My grandmother and I could not be any more different. Growing up I never developed a close bond with her, as I did with my grandfather. It seemed like the differences between us were always more apparent than the similarities. When my mom asked me if I wanted a job taking care of my grandmother at a rehabilitation facility this past summer, I was hesitant to take it. My vision of the summer before senior year consisted of trips to the beach with my friends, not sitting in a rehabilitation center with my grandmother. My mother tried to convince me of how grateful my family would be if I helped my grandma, especially since the alternative meant hiring a complete stranger to do the work. After a great deal of indecision, I agreed to take the job.

As I walked into the Elkins Crest Rehabilitation Center on the first day of summer vacation, I thought about my friends. They were still sleeping, comfortable in their beds; I was trying to convince my grandma to finish her orange juice. They were shopping downtown; I was helping my grandma bathe. I was miserable. I felt this way throughout my first day, and again on my second. It wasn't until my third day of work that I started to notice the impact I was having on my grandmother's recovery. She appreciated my help. I took to bringing in old family photos to look over with her in the afternoons. As we turned the pages of the albums, we shared all of our old family stories and we grew closer. I became aware of how much I enjoyed helping her. It was fulfilling to know that my hard work was actually making a difference in another person's life. This new, positive outlook brought a sense of reality to the time we spent together, and to my feelings concerning that time. Instead of dreading going to work everyday, I looked forward to it. I wanted to spend those days with my grandma.

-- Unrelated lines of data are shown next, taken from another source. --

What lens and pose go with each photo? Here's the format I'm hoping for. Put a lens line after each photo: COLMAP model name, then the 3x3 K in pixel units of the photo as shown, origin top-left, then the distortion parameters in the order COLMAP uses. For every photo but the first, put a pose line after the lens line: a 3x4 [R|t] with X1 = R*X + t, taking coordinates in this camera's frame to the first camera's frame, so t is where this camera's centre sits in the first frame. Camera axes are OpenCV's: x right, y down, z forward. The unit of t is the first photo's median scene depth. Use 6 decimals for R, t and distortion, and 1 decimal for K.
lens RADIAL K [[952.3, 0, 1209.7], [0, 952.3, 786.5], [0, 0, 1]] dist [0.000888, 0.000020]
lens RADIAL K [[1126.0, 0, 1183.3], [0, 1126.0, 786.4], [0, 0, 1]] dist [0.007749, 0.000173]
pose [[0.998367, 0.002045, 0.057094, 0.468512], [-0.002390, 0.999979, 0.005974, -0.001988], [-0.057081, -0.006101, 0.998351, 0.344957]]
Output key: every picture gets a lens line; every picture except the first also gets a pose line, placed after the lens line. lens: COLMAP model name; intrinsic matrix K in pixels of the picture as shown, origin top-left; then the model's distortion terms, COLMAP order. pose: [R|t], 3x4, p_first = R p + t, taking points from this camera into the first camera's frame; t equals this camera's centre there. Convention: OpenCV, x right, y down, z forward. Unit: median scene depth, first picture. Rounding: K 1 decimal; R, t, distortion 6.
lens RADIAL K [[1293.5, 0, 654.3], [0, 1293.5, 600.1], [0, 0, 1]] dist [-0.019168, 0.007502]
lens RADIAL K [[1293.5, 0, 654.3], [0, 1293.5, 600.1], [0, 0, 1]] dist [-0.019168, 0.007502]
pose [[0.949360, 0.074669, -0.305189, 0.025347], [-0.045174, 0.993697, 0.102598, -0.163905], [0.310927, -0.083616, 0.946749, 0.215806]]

As I spent more time at the rehabilitation center, and as my grandmother's condition improved, I started to notice the lack of personal care provided to the other patients. My grandmother's roommate, Marie, would spend hours laying in bed every day without receiving care from the nurses. Her quality of life was poor and she was visibly unhappy. Every person that I came in contact with at the rehabilitation center, apart from my grandma, seemed to be in the same situation as Marie. I was able to notice this distinct lack of physical and emotional care given to the others in the center because I was providing my grandma with quality care. This realization made me feel genuinely sad. Even though the other patients weren't members of my family, they still deserved to be happy.

When I saw that many other people in the rehabilitation center weren't getting the care they deserved, I wanted to help them. I reflected on the time I spent with my grandmother. In a matter of a few weeks, my efforts improved the life of a person I deeply care for. This experience forced me to become aware of a real problem that I am passionate about. I learned that I like helping people in need. I want to be an advocate for the elderly, the sick, and the poor. I want to help the people who can't help themselves. My grandmother helped me realize that I want to be a nurse. Last summer I was not looking to make any serious decisions about my future, but I did. The experience I had left me with a sense of direction, a sense of purpose. I never would have achieved this realization without my grandma. She helped me more than I could ever help her.